You can't get FAI by hacking an AGI design at last minute, by performing "safety measures", adding a "Friendliness module", you shouldn't expect FAI to just happen if you merely intuitively believe that there is a good chance for it to happen. Even if "issues of safety are considered", you still almost certainly die. The target is too small. It's not obvious that the target is so small, and it's not obvious that you can't cross this evidential gap by mere gut feeling, that you need stronger support, better and technical understanding of the problem to have even a 1% chance of winning. If you do the best you can on that first AGI, if you "maximize" the chance of getting FAI out of it, you still loose. Nature doesn't care if you "maximized you chances" or leapt in the abyss blindly, it kills you just the same. Maximizing chances of success is a ritual of cognition that doesn't matter if it doesn't make you win. It doesn't mean that you must write a million lines of FAI code, it is a question of understanding. Maybe there is a very simple solution, but you need to understand it to find its implementation. You can write down a winning combination of a lottery in five seconds, but you can't expect to guess it correctly. If you discovered the first 100 bits of a 150-bit key, you can't argue that you'll be able to find 10 more bits at last minute, to maximize you chances of success; they are useless unless you find 40 more.

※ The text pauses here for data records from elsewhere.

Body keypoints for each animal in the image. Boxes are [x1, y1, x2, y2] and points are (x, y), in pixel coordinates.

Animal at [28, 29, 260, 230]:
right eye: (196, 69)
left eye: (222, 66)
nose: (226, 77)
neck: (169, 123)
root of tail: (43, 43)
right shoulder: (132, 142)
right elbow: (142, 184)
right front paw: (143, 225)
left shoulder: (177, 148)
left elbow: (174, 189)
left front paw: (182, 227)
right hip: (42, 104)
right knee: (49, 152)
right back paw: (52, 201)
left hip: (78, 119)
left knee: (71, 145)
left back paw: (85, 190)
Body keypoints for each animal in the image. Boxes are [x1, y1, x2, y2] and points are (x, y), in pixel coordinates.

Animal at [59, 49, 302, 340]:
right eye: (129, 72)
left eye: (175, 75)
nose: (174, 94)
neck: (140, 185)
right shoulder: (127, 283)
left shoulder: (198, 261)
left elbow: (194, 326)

Provability is not about setting a standard that is too high, it is about knowing what you are doing -- like, at all. Finding a nontrivial solution that knowably has a 1% chance of being correct is a very strange situation, much more likely you'll be able to become pretty sure, say, >99%, in the solution being correct, which will be cut by real-world black swans to something lower but closer to 99% than to 1%. This translates as "provably correct", but given the absence of mathematical formulation of this problem in the first place, at best it's "almost certainly correct". Proving that the algorithm itself, within the formal rules of evaluation on reliable hardware, does what you intended, is a part where you need to preserve your chances of success across huge number of steps performed by AI. If your AI isn't stable, if it wanders around back and forth, forgetting about the target you set at the start after a trillion steps, your solution isn't good for anything.

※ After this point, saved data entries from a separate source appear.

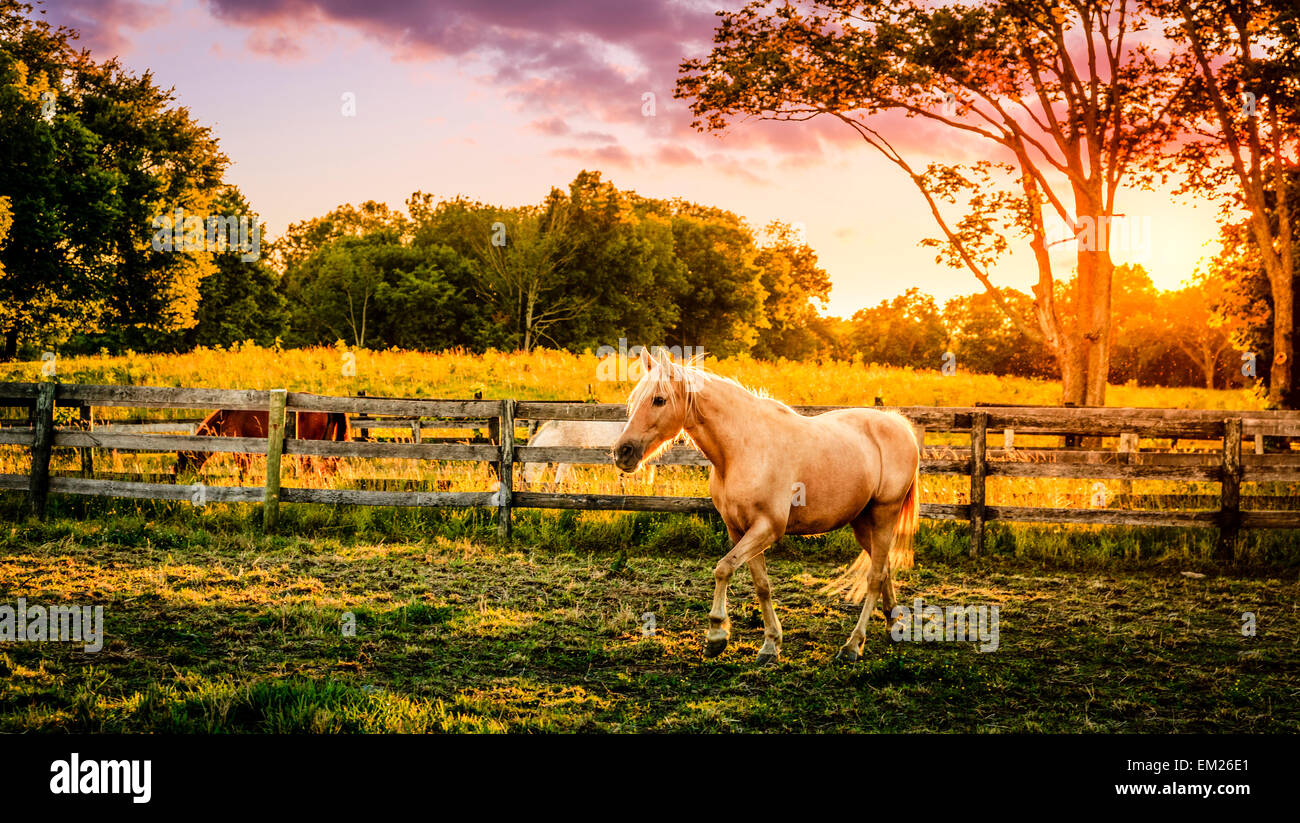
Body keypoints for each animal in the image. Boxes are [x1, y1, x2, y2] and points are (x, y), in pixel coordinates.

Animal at [613, 345, 920, 660]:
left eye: (659, 400)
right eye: (635, 400)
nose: (622, 452)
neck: (742, 449)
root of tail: (898, 424)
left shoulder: (767, 528)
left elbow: (723, 568)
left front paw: (716, 634)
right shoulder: (739, 530)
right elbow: (761, 584)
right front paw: (771, 643)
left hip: (884, 515)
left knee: (874, 576)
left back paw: (852, 644)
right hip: (861, 522)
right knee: (883, 568)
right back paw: (892, 624)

You can see that the target is so small from the complexity of human morality, which judges the solution. It specifies an unnatural category that won't just spontaneously appear in the mind of AI, much less become its target. If you miss something, your AI will at best start as a killer jinni that doesn't really understand what you want of it and thus can't be allowed to function freely, and if restrictions you placed on it are a tiny bit imperfect (which they will be), it will just break loose and destroy everything.